# Good commentaries defending early dating of Torah



## T.A.G. (Jul 13, 2010)

What are some good commentaries that deal with early dating and maybe a critique on JEDP theory as well. 

Thanks


----------



## greenbaggins (Jul 14, 2010)

Tyler, are you referring to commentaries on the Pentateuch? Or on a specific book of the Pentateuch?


----------



## T.A.G. (Jul 14, 2010)

either one


----------



## T.A.G. (Jul 16, 2010)

OK So now I have to requests

A book or commentary defending early dating of Torah
A good reformed commentary on Leviticus


----------



## torstar (Jul 16, 2010)

Many will have more rights to give an opinion, but Hartley (WBC) will get a re-read from me down the road.

Apparently this is considered advanced, won't disagree with that.


----------



## Dieter Schneider (Jul 16, 2010)

Check my blog under 'Torah' and don't forget E.J. Young and also check here.


----------



## greenbaggins (Jul 16, 2010)

Tyler, I recommend all the commentaries by John Currid.

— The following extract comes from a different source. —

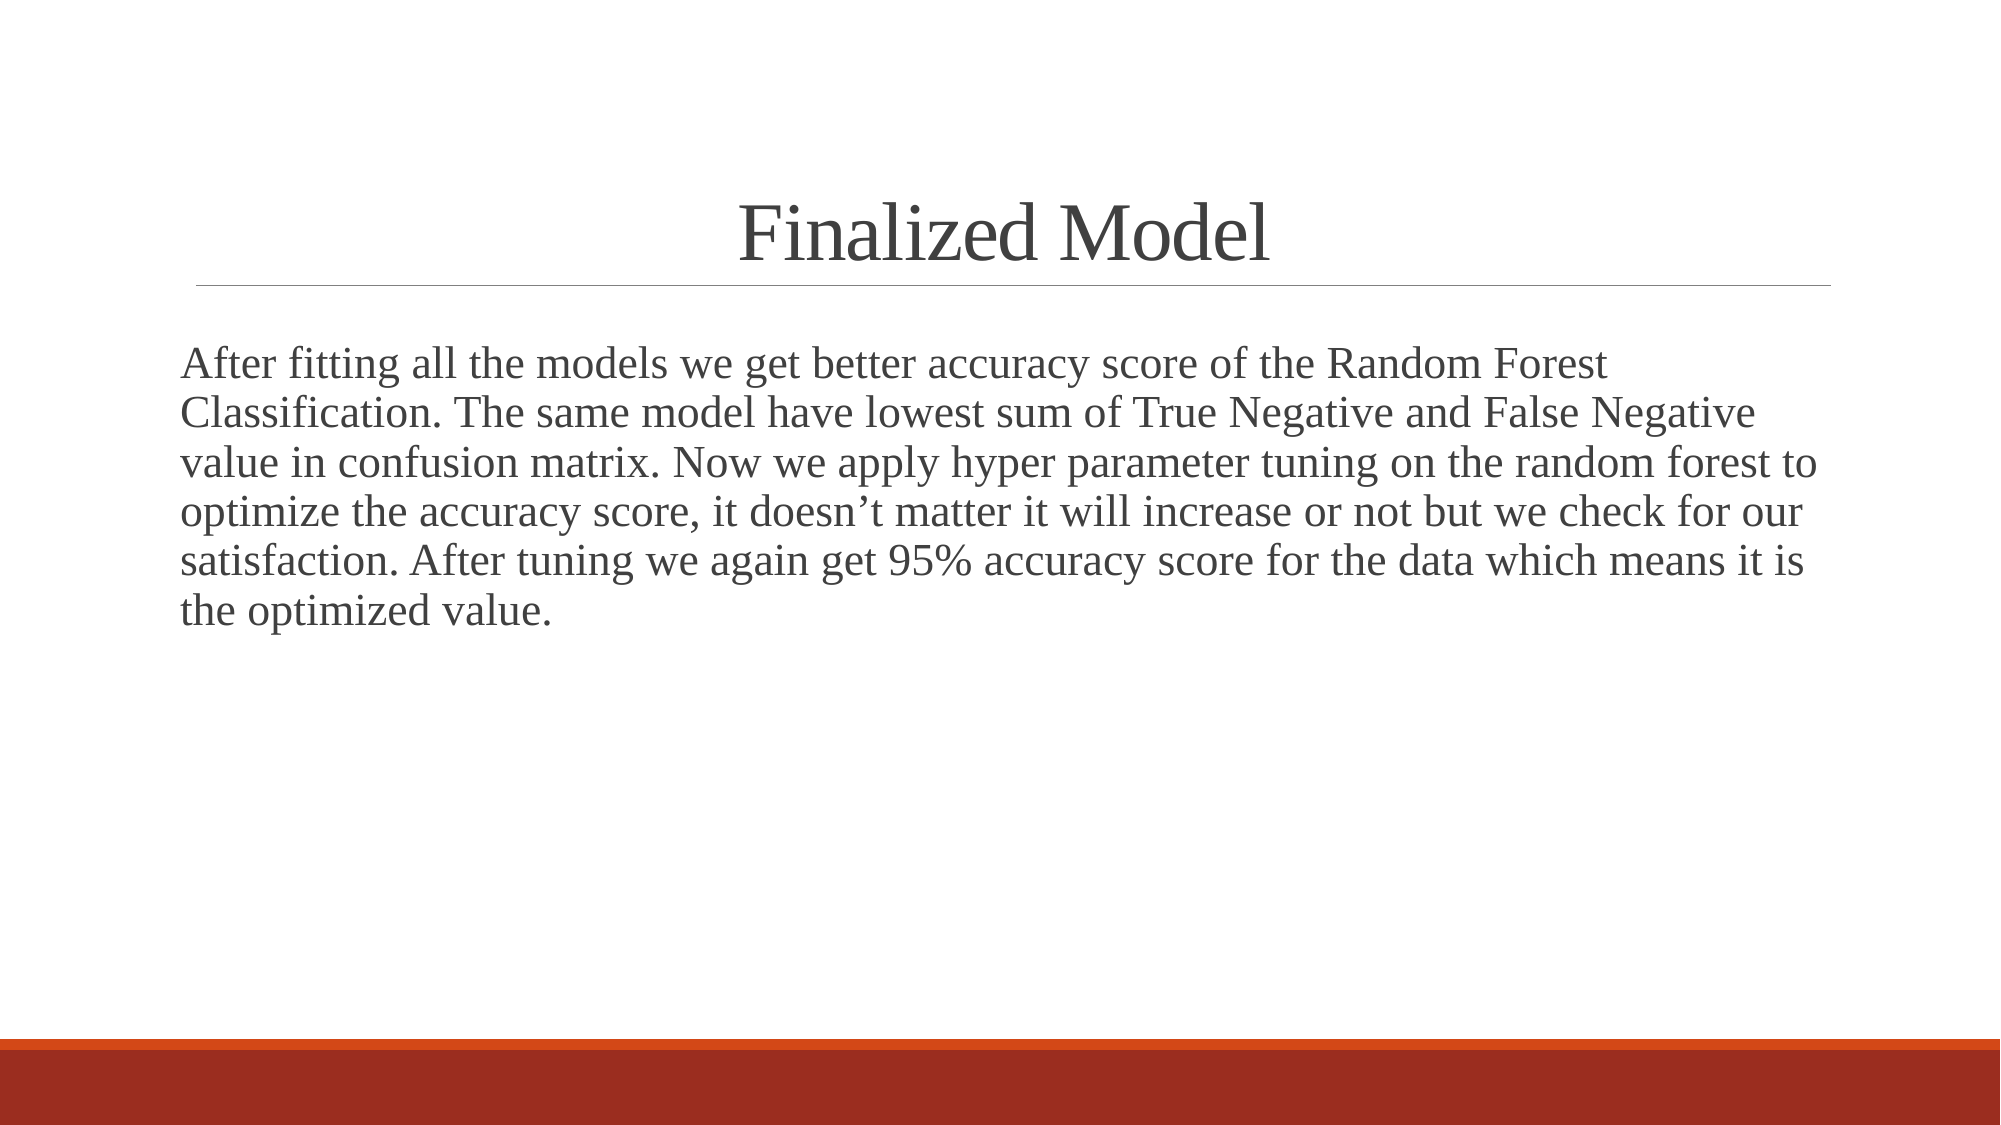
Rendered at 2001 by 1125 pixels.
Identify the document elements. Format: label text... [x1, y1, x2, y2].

list After fitting all the models we get better accuracy score of the Random Forest Classification. The same model have lowest sum of True Negative and False Negative value in confusion matrix. Now we apply hyper parameter tuning on the random forest to optimize the accuracy score, it doesn’t matter it will increase or not but we check for our satisfaction. After tuning we again get 95% accuracy score for the data which means it is the optimized value. [180, 331, 1830, 963]
title Finalized Model [180, 47, 1830, 285]
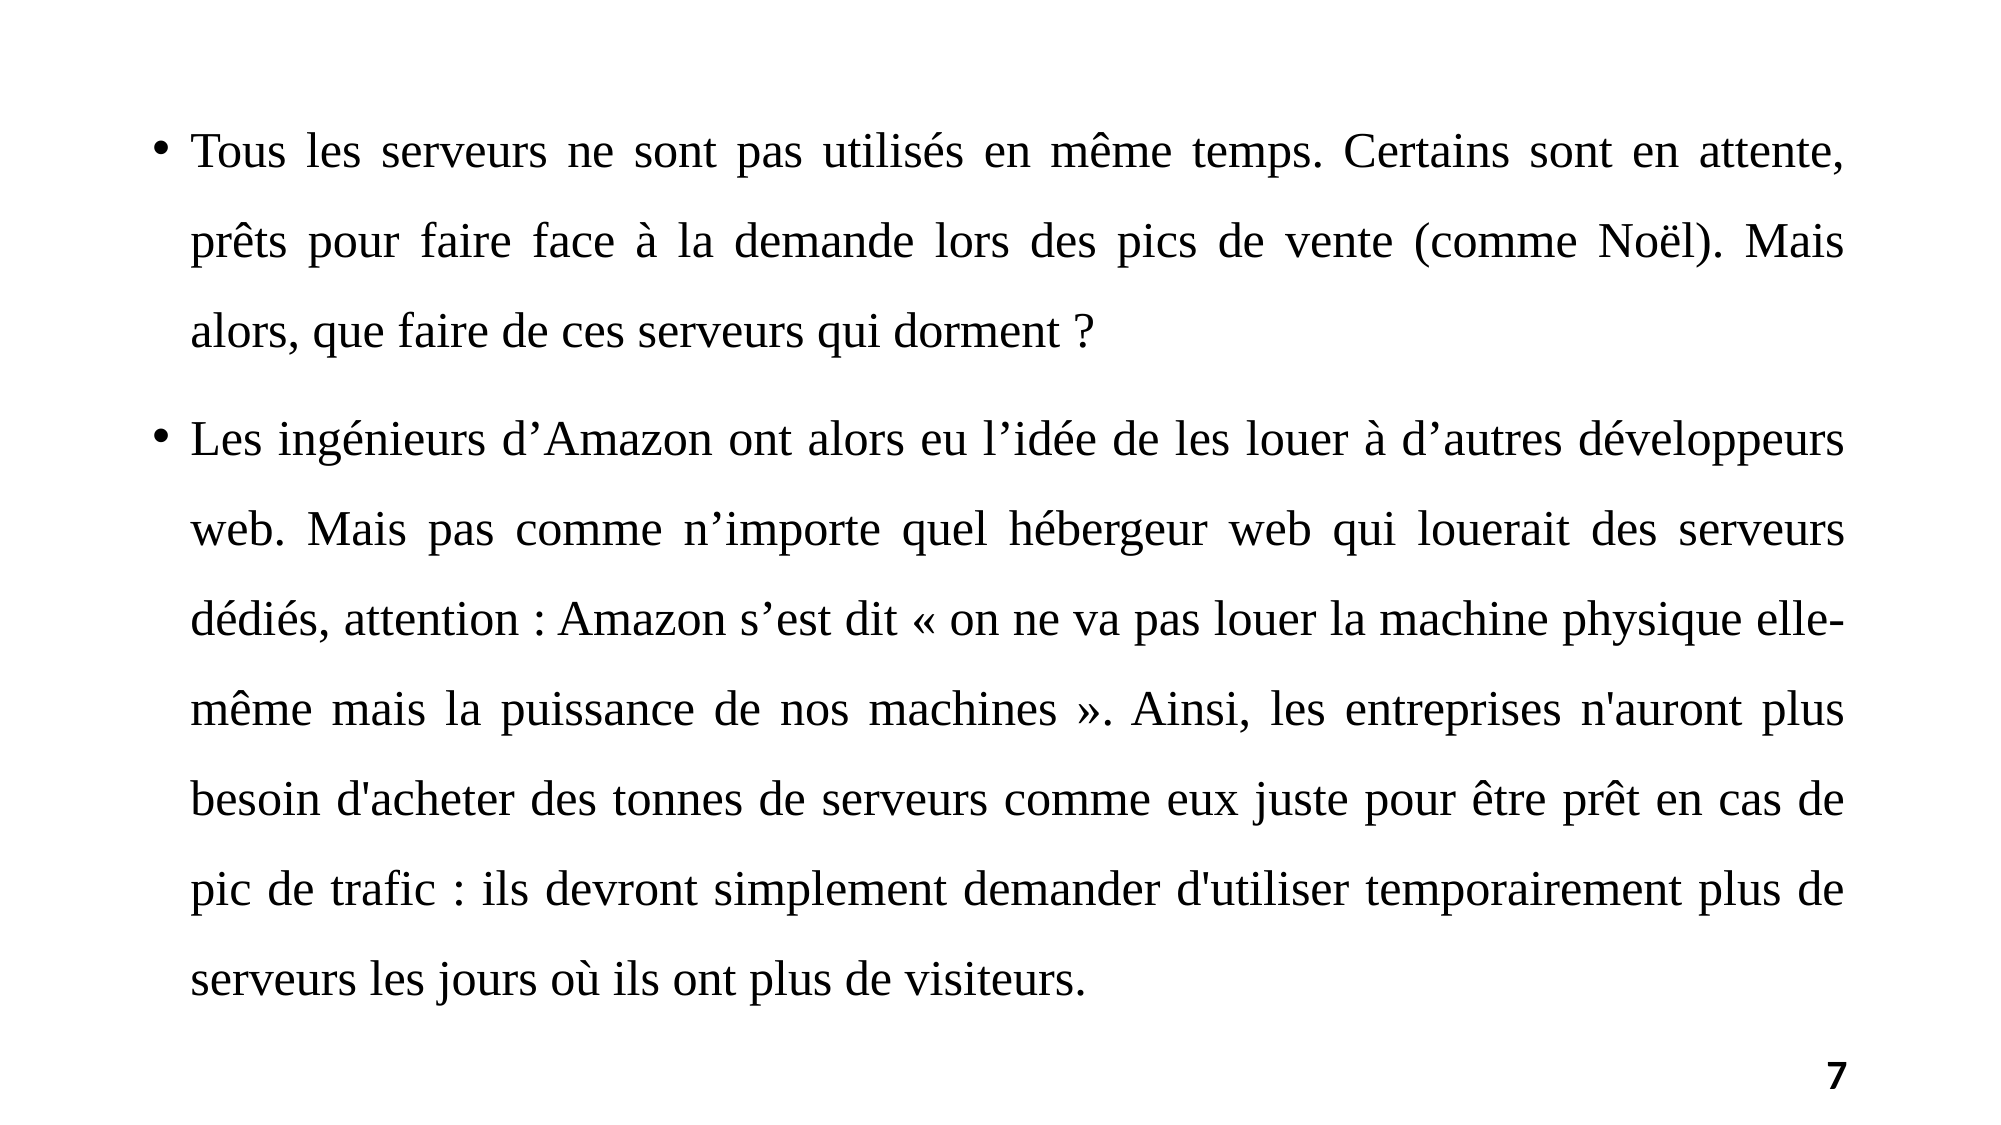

He has now finished his set on the Pentateuch, and it's published in the Study Commentary series by Evangelical Press. Other good commentaries on Leviticus include Bonar, Ross (Holiness to the Lord), and Wenham (although I don't know if the last defends an early date).


----------



## T.A.G. (Jul 16, 2010)

Yeah Ej Young is great but will have to check out John Currid and Hartley!
Thanks guys!


----------